Exercise description
Within the data below, determine how many lines contain "YouTube" and supply only that figure.

(Saved data entries)
━━━━
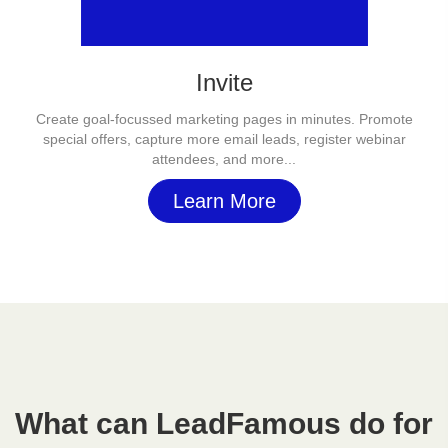
Invite
Create goal-focussed marketing pages in minutes. Promote
special offers, capture more email leads, register webinar
attendees, and more...
Learn More
What can LeadFamous do for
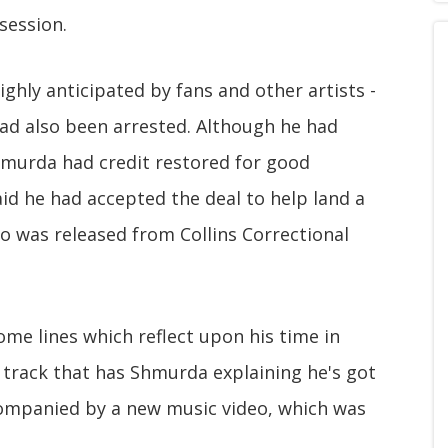
session.
ghly anticipated by fans and other artists -
ad also been arrested. Although he had
murda had credit restored for good
aid he had accepted the deal to help land a
o was released from Collins Correctional
me lines which reflect upon his time in
p track that has Shmurda explaining he's got
companied by a new music video, which was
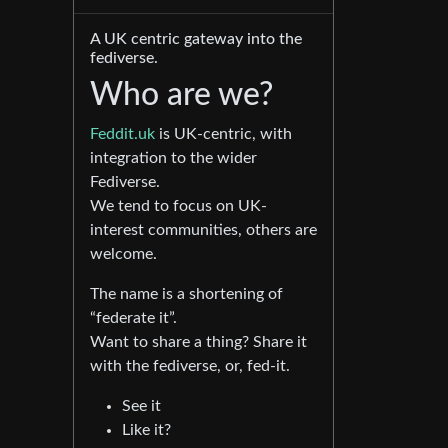
A UK centric gateway into the
fediverse.
Who are we?
Feddit.uk
is UK-centric, with
integration to the wider
Fediverse.
We tend to focus on UK-
interest communities, others are
welcome.
The name is a shortening of
“federate it”.
Want to share a thing? Share it
with the fediverse, or, fed-it.
See it
Like it?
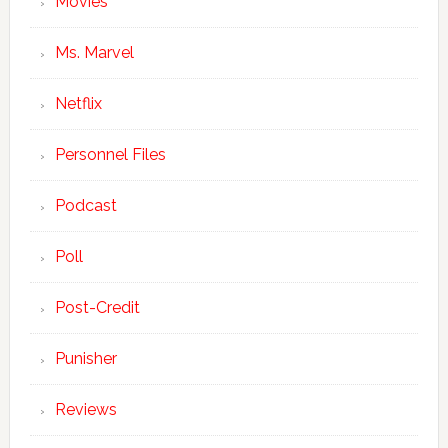
Movies
Ms. Marvel
Netflix
Personnel Files
Podcast
Poll
Post-Credit
Punisher
Reviews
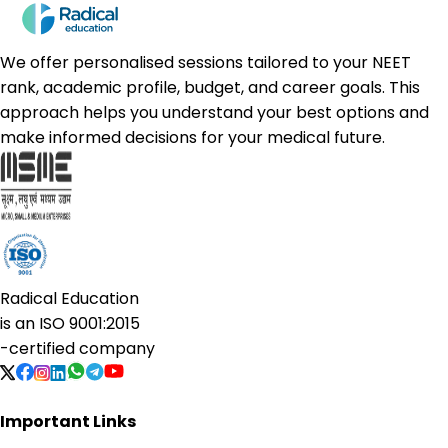
We offer personalised sessions tailored to your NEET
rank, academic profile, budget, and career goals. This
approach helps you understand your best options and
make informed decisions for your medical future.
Radical Education
is an
ISO 9001:2015
-certified company
Important Links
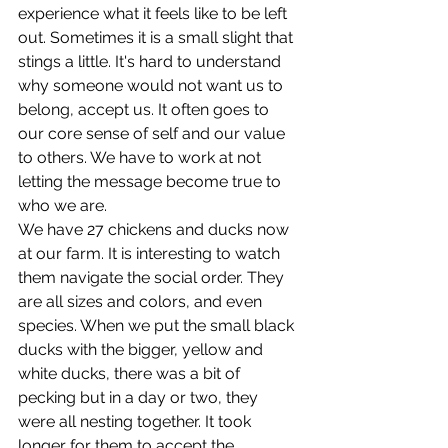
experience what it feels like to be left 
out. Sometimes it is a small slight that 
stings a little. It's hard to understand 
why someone would not want us to 
belong, accept us. It often goes to 
our core sense of self and our value 
to others. We have to work at not 
letting the message become true to 
who we are.
We have 27 chickens and ducks now 
at our farm. It is interesting to watch 
them navigate the social order. They 
are all sizes and colors, and even 
species. When we put the small black 
ducks with the bigger, yellow and 
white ducks, there was a bit of 
pecking but in a day or two, they 
were all nesting together. It took 
longer for them to accept the 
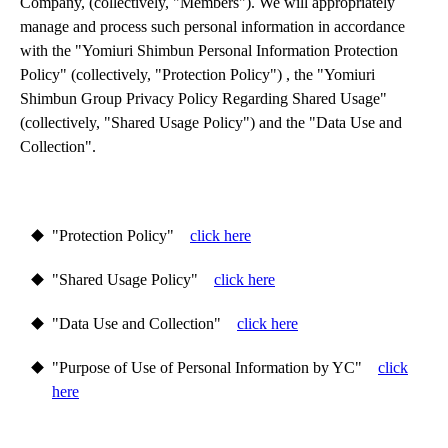
Company, (collectively, "Members"). We will appropriately 
manage and process such personal information in accordance 
with the "Yomiuri Shimbun Personal Information Protection 
Policy" (collectively, "Protection Policy") , the "Yomiuri 
Shimbun Group Privacy Policy Regarding Shared Usage" 
(collectively, "Shared Usage Policy") and the "Data Use and 
Collection".
"Protection Policy"
click here
"Shared Usage Policy"
click here
"Data Use and Collection"
click here
"Purpose of Use of Personal Information by YC"
click
here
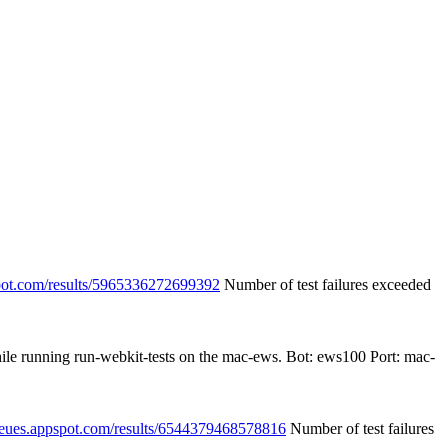
spot.com/results/5965336272699392
Number of test failures exceeded
hile running run-webkit-tests on the mac-ews. Bot: ews100 Port: mac-
queues.appspot.com/results/6544379468578816
Number of test failures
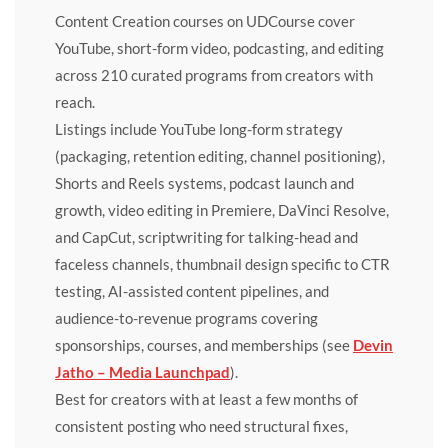
Content Creation courses on UDCourse cover
YouTube, short-form video, podcasting, and editing
across 210 curated programs from creators with
reach.
Listings include YouTube long-form strategy
(packaging, retention editing, channel positioning),
Shorts and Reels systems, podcast launch and
growth, video editing in Premiere, DaVinci Resolve,
and CapCut, scriptwriting for talking-head and
faceless channels, thumbnail design specific to CTR
testing, AI-assisted content pipelines, and
audience-to-revenue programs covering
sponsorships, courses, and memberships (see
Devin
Jatho – Media Launchpad
).
Best for creators with at least a few months of
consistent posting who need structural fixes,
━━━━
Written response
2